*** Records for this exercise ***

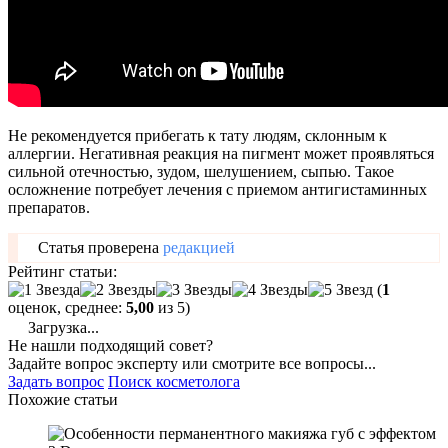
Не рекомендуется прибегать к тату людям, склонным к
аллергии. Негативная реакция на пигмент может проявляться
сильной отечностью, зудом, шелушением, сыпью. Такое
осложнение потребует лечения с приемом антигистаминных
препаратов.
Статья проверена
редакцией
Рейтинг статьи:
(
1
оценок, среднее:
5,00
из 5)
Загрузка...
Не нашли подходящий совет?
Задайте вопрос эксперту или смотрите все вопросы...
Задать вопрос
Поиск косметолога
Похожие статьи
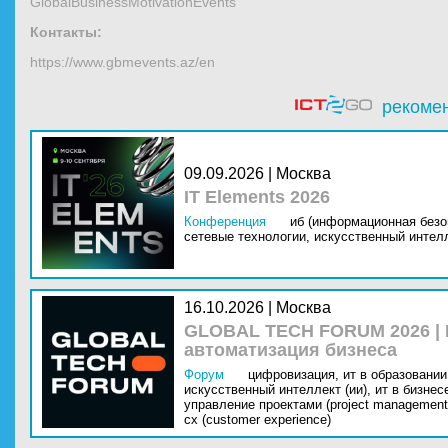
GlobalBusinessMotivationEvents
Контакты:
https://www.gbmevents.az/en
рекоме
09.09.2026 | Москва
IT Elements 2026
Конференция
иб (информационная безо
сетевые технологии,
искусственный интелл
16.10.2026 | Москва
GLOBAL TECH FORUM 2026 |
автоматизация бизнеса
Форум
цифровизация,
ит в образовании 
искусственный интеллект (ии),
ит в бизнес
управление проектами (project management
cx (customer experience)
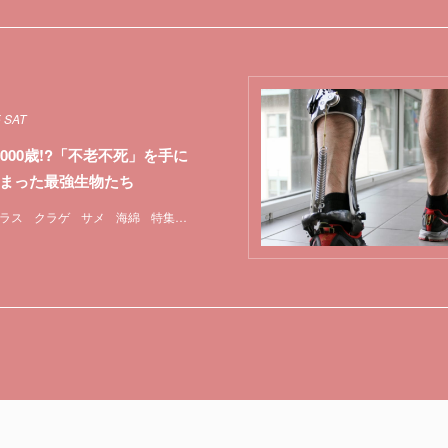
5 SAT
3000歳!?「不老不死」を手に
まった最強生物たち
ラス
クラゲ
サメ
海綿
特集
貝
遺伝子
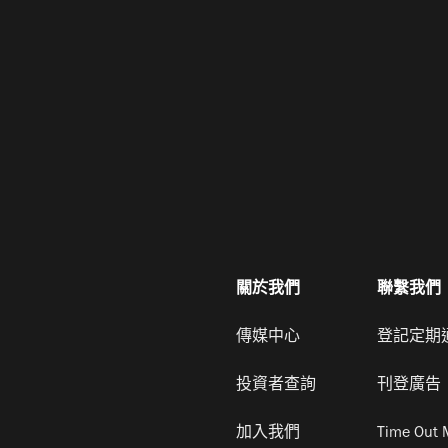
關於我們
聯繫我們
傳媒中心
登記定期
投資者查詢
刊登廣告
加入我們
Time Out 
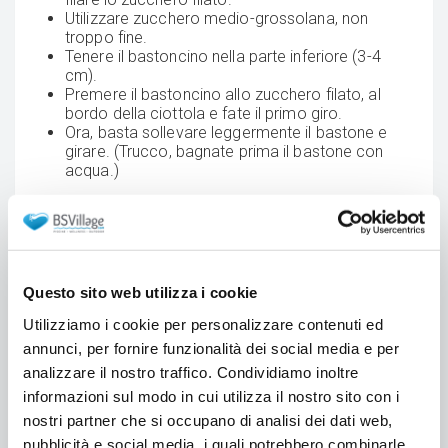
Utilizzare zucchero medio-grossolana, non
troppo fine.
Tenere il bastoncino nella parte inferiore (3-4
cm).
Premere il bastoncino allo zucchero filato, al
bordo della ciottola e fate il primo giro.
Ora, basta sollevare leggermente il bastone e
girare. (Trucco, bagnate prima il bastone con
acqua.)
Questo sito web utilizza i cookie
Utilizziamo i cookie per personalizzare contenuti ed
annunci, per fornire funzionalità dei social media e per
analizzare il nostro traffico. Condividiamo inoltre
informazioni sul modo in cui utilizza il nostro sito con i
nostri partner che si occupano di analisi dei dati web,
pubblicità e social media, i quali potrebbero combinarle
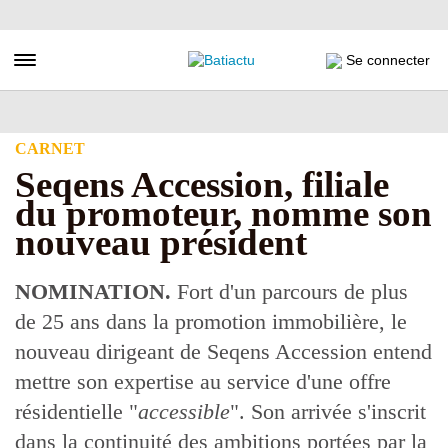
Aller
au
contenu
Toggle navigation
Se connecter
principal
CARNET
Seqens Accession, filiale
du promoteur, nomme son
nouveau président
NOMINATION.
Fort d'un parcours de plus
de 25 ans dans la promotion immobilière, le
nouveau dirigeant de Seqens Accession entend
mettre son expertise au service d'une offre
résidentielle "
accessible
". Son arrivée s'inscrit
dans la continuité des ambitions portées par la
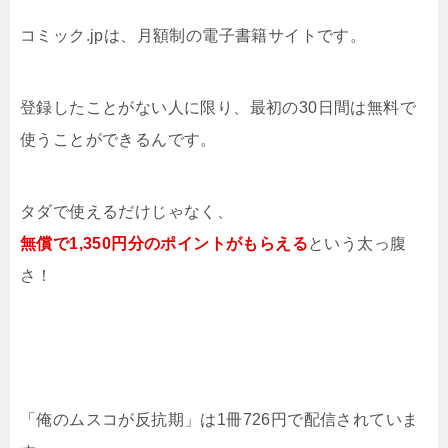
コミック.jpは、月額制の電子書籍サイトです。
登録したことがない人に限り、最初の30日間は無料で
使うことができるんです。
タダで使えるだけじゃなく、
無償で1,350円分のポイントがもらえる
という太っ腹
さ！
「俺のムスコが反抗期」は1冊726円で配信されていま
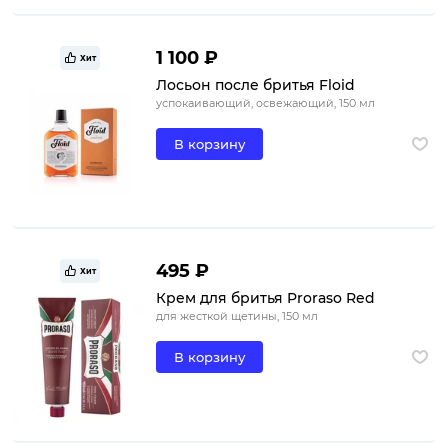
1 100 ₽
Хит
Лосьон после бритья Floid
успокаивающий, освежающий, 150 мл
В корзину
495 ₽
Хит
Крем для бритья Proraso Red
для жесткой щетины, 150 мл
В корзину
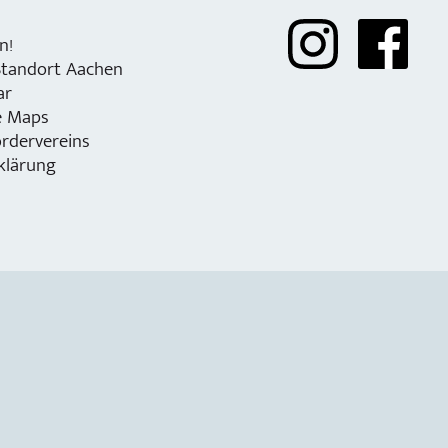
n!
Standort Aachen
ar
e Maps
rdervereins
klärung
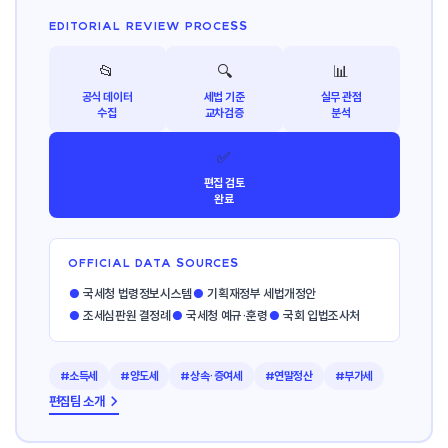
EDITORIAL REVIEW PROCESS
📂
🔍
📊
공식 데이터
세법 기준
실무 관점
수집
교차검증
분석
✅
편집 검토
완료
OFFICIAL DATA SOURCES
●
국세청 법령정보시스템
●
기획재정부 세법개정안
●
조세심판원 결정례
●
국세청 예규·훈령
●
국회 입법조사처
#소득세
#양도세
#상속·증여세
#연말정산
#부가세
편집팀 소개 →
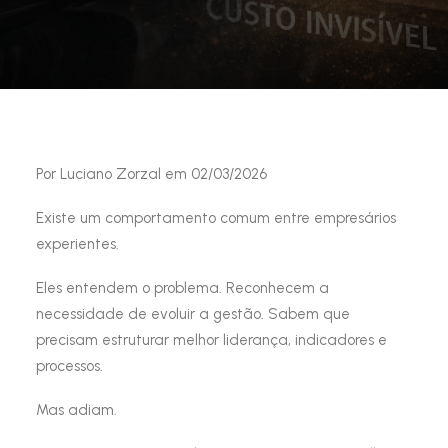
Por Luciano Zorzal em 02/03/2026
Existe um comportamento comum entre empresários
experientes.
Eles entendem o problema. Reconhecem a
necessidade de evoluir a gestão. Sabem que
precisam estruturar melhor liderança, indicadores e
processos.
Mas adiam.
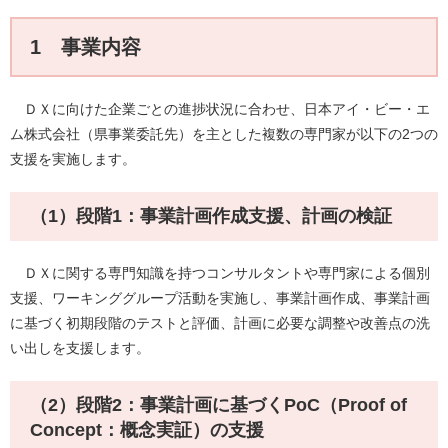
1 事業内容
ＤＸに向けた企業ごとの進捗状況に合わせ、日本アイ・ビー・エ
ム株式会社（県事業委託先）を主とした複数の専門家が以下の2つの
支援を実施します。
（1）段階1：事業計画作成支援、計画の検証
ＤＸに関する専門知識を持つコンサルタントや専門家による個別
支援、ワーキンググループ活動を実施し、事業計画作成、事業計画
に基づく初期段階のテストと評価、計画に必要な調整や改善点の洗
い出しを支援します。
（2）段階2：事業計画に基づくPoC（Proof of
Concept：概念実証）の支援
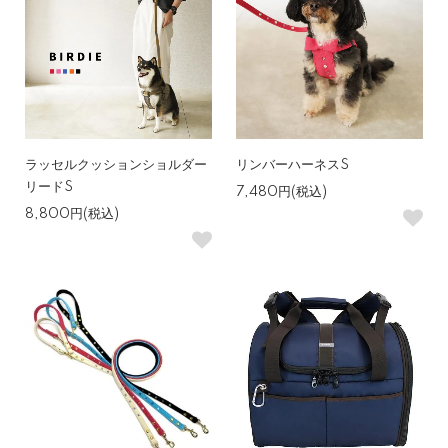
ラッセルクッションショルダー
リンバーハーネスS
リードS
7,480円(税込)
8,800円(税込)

*** End of Records for this exercise ***

**Exercise:** From the first line to the last, repeat the records exactly, leaving out the pictures.

**Solution to the exercise:**
Не рекомендуется прибегать к тату людям, склонным к
аллергии. Негативная реакция на пигмент может проявляться
сильной отечностью, зудом, шелушением, сыпью. Такое
осложнение потребует лечения с приемом антигистаминных
препаратов.
Статья проверена
редакцией
Рейтинг статьи:
(
1
оценок, среднее:
5,00
из 5)
Загрузка...
Не нашли подходящий совет?
Задайте вопрос эксперту или смотрите все вопросы...
Задать вопрос
Поиск косметолога
Похожие статьи
GlobalBusinessMotivationEvents
Контакты:
https://www.gbmevents.az/en
рекоме
09.09.2026 | Москва
IT Elements 2026
Конференция
иб (информационная безо
сетевые технологии,
искусственный интелл
16.10.2026 | Москва
GLOBAL TECH FORUM 2026 |
автоматизация бизнеса
Форум
цифровизация,
ит в образовании 
искусственный интеллект (ии),
ит в бизнес
управление проектами (project management
cx (customer experience)
5 SAT
3000歳!?「不老不死」を手に
まった最強生物たち
ラス
クラゲ
サメ
海綿
特集
貝
遺伝子
關於我們
聯繫我們
傳媒中心
登記定期
投資者查詢
刊登廣告
加入我們
Time Out 
Utilizzare zucchero medio-grossolana, non
troppo fine.
Tenere il bastoncino nella parte inferiore (3-4
cm).
Premere il bastoncino allo zucchero filato, al
bordo della ciottola e fate il primo giro.
Ora, basta sollevare leggermente il bastone e
girare. (Trucco, bagnate prima il bastone con
acqua.)
Questo sito web utilizza i cookie
Utilizziamo i cookie per personalizzare contenuti ed
annunci, per fornire funzionalità dei social media e per
analizzare il nostro traffico. Condividiamo inoltre
informazioni sul modo in cui utilizza il nostro sito con i
nostri partner che si occupano di analisi dei dati web,
pubblicità e social media, i quali potrebbero combinarle
Aller
au
contenu
Toggle navigation
Se connecter
principal
CARNET
Seqens Accession, filiale
du promoteur, nomme son
nouveau président
NOMINATION.
Fort d'un parcours de plus
de 25 ans dans la promotion immobilière, le
nouveau dirigeant de Seqens Accession entend
mettre son expertise au service d'une offre
résidentielle "
accessible
". Son arrivée s'inscrit
dans la continuité des ambitions portées par la
コミック.jpは、月額制の電子書籍サイトです。
登録したことがない人に限り、最初の30日間は無料で
使うことができるんです。
タダで使えるだけじゃなく、
無償で1,350円分のポイントがもらえる
という太っ腹
さ！
「俺のムスコが反抗期」は1冊726円で配信されていま
1 100 ₽
Хит
Лосьон после бритья Floid
успокаивающий, освежающий, 150 мл
В корзину
495 ₽
Хит
Крем для бритья Proraso Red
для жесткой щетины, 150 мл
В корзину
n!
Standort Aachen
ar
e Maps
rdervereins
klärung
EDITORIAL REVIEW PROCESS
📂
🔍
📊
공식 데이터
세법 기준
실무 관점
수집
교차검증
분석
✅
편집 검토
완료
OFFICIAL DATA SOURCES
●
국세청 법령정보시스템
●
기획재정부 세법개정안
●
조세심판원 결정례
●
국세청 예규·훈령
●
국회 입법조사처
#소득세
#양도세
#상속·증여세
#연말정산
#부가세
편집팀 소개 →
Por Luciano Zorzal em 02/03/2026
Existe um comportamento comum entre empresários
experientes.
Eles entendem o problema. Reconhecem a
necessidade de evoluir a gestão. Sabem que
precisam estruturar melhor liderança, indicadores e
processos.
Mas adiam.
1 事業内容
ＤＸに向けた企業ごとの進捗状況に合わせ、日本アイ・ビー・エ
ム株式会社（県事業委託先）を主とした複数の専門家が以下の2つの
支援を実施します。
（1）段階1：事業計画作成支援、計画の検証
ＤＸに関する専門知識を持つコンサルタントや専門家による個別
支援、ワーキンググループ活動を実施し、事業計画作成、事業計画
に基づく初期段階のテストと評価、計画に必要な調整や改善点の洗
い出しを支援します。
（2）段階2：事業計画に基づくPoC（Proof of
Concept：概念実証）の支援
ラッセルクッションショルダー
リンバーハーネスS
リードS
7,480円(税込)
8,800円(税込)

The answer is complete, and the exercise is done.